I'd have generally chalked it up as an Intel driver issue and moved on, however, interesting I received about 2 or 3 different updates from Windows Update for the same Intel Graphics driver. Windows update seemed to have been the most reliable place for drivers which are expected to have been well tested, but all of them ended up crashing exactly the same way.

Could it be the hardware?

This was an interesting issue since even the kernel logger failed to capture anything useful for the events on the release builds. And so, I had to ensure that the fault didn't lie in the hardware first. UEFI Diagnostics seemed to show no inconsistencies. Besides, older builds of Windows, coupled with older drivers (as well as my Linux OSes - though that might not necessarily prove much in this context) doesn't seem to have these problems. This issue didn't exist before the 10586 build, but seems to exist in all later insider builds till date.

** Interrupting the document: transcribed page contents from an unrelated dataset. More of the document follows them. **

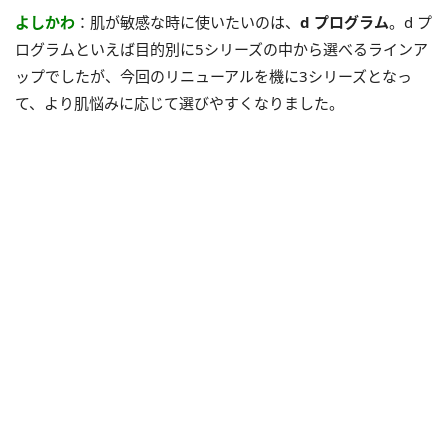
よしかわ
：肌が敏感な時に使いたいのは、
d プログラム
。d プ
ログラムといえば目的別に5シリーズの中から選べるラインア
ップでしたが、今回のリニューアルを機に3シリーズとなっ
て、より肌悩みに応じて選びやすくなりました。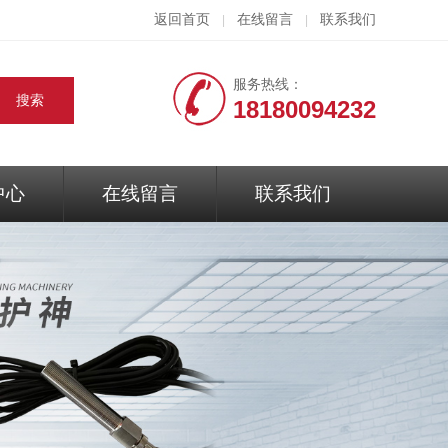
返回首页
在线留言
联系我们
|
|
服务热线：
18180094232
中心
在线留言
联系我们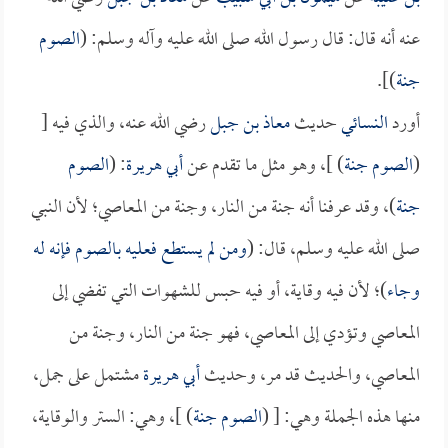
عنه أنه قال: قال رسول الله صلى الله عليه وآله وسلم: (
الصوم
جنة
)].
أورد
النسائي
حديث
معاذ بن جبل
رضي الله عنه، والذي فيه [
(
الصوم جنة
) ]، وهو مثل ما تقدم عن
أبي هريرة
: (
الصوم
جنة
)، وقد عرفنا أنه جنة من النار، وجنة من المعاصي؛ لأن النبي
صلى الله عليه وسلم، قال: (
ومن لم يستطع فعليه بالصوم فإنه له
وجاء
)؛ لأن فيه وقاية، أو فيه حبس للشهوات التي تفضي إلى
المعاصي وتؤدي إلى المعاصي، فهو جنة من النار، وجنة من
المعاصي، والحديث قد مر، وحديث
أبي هريرة
مشتمل على جمل،
منها هذه الجملة وهي: [ (
الصوم جنة
) ]، وهي: الستر والوقاية،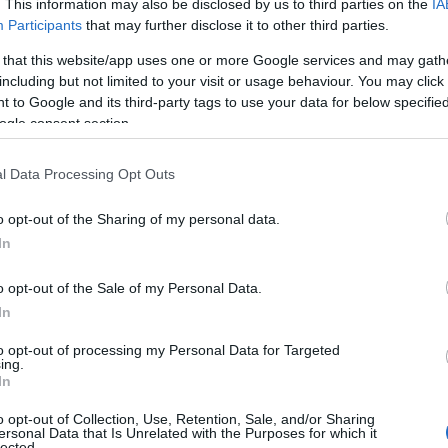
. This information may also be disclosed by us to third parties on the
IA
Participants
that may further disclose it to other third parties.
 that this website/app uses one or more Google services and may gath
including but not limited to your visit or usage behaviour. You may click 
 to Google and its third-party tags to use your data for below specifi
ogle consent section.
l Data Processing Opt Outs
o opt-out of the Sharing of my personal data.
In
o opt-out of the Sale of my Personal Data.
In
to opt-out of processing my Personal Data for Targeted
ing.
In
o opt-out of Collection, Use, Retention, Sale, and/or Sharing
ersonal Data that Is Unrelated with the Purposes for which it
lected.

So, I was left with no reason to doubt the hardware.

Potential cause

This was on the retail build (10586). And the same thing happens on Safe Mode as well during the installation. It generates numerous minidumps. The Insider builds for some reason didn't generate the minidumps which were generated on the retail build. So, based on the watchdog reports, it seems like the driver fails on infinite loop, but just not quickly enough for the watch dog to catch it and crash. So, it ends up on a blank screen instead of BSOD. However that doesn't explain the lack of more logging on when the driver crashed. So, that puts me on a track to the likely suspect: The Windows Graphics Stack. There has been a signficant amount of changes into the RedStone build, and there were also more bug stack bugs that were reported. But it could also be something terribly wrong in the driver.

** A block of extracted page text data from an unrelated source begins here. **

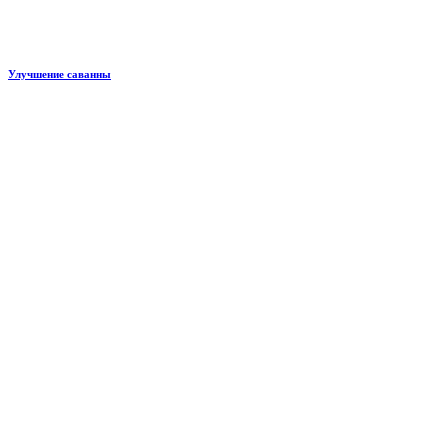
Улучшение саванны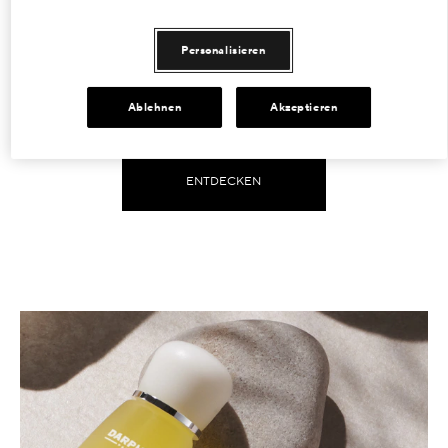
Bei der zweifachen Reinigung
befreien öl- und wasserbasierte
Produkte die Haut von
Personalisieren
Unreinheiten. Erfahren Sie mehr
darüber, wie Ihr Gesicht rein und
Ablehnen
Akzeptieren
gesund bleibt.
ENTDECKEN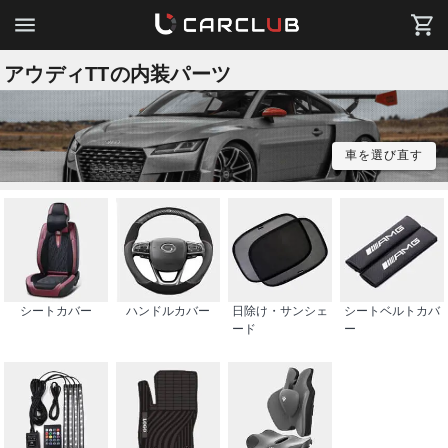
アウディTTの内装パーツ
車を選び直す
シートカバー
ハンドルカバー
日除け・サンシェ
シートベルトカバ
ード
ー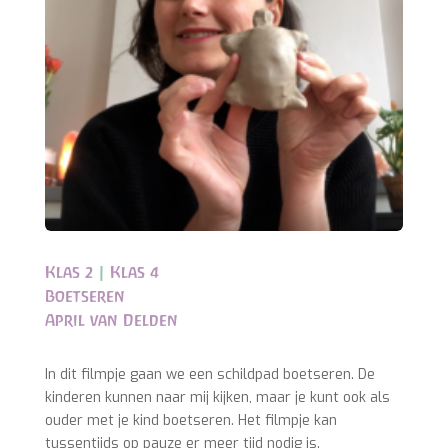
Klas 2
|
Klas 4
Boetseren
April van Delden
In dit filmpje gaan we een schildpad boetseren. De
kinderen kunnen naar mij kijken, maar je kunt ook als
ouder met je kind boetseren. Het filmpje kan
tussentijds op pauze er meer tijd nodig is.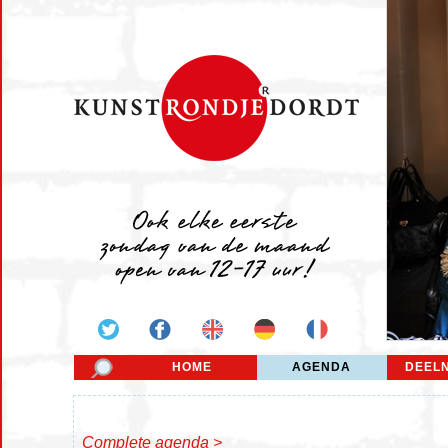
HOME
AGENDA
DEEL
Complete agenda >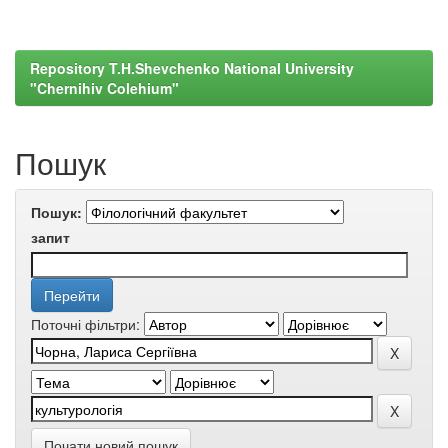
Repository T.H.Shevchenko National University
"Chernihiv Colehium"
Пошук
Пошук:
запит
Поточні фільтри:
Почати новий пошук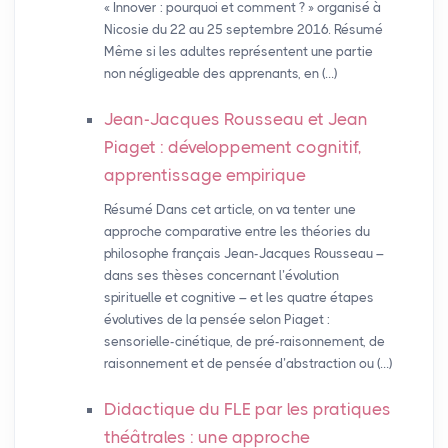
« Innover : pourquoi et comment ? » organisé à
Nicosie du 22 au 25 septembre 2016. Résumé
Même si les adultes représentent une partie
non négligeable des apprenants, en (…)
Jean-Jacques Rousseau et Jean
Piaget : développement cognitif,
apprentissage empirique
Résumé Dans cet article, on va tenter une
approche comparative entre les théories du
philosophe français Jean-Jacques Rousseau –
dans ses thèses concernant l’évolution
spirituelle et cognitive – et les quatre étapes
évolutives de la pensée selon Piaget :
sensorielle-cinétique, de pré-raisonnement, de
raisonnement et de pensée d’abstraction ou (…)
Didactique du
FLE
par les pratiques
théâtrales : une approche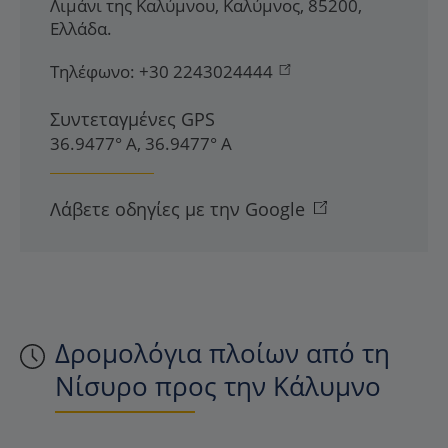
Λιμάνι της Καλύμνου
,
Καλύμνος
,
85200
,
Ελλάδα
.
Τηλέφωνο:
+30 2243024444
Συντεταγμένες GPS
36.9477° Α, 36.9477° Α
Λάβετε οδηγίες με την Google
Δρομολόγια πλοίων από τη
Νίσυρο προς την Κάλυμνο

However without the correct symbols or the debug build, this is as much as I could narrow it down to. Likely, the problems lie in both the new Graphics Stack (which hopefully will get fixed in the newer builds), and Intel's driver.

The only real data that were reliable enough for analysis were the numerous minidumps. And my guess is that, even them, probably mostly only contains where the WatchDog timeouts happen, and likely provide an insight into the problematic driver and zones, though not helping much with the precise problem in the driver.

Minidumps

I did end up with a full memory dump and shared them with Microsoft. However, the rest of the minidumps are shared publicly here for the inquisitive minds:

2016-Q1-Kernel-Graphics (OneDrive folder with all the dumps):
https://1drv.ms/f/s!Agt9I4vUjzpCg4d1Je-LckF4grKXnw

This includes the LiveKernelReports (Watchdog dumps), and the WER Kernel Reports.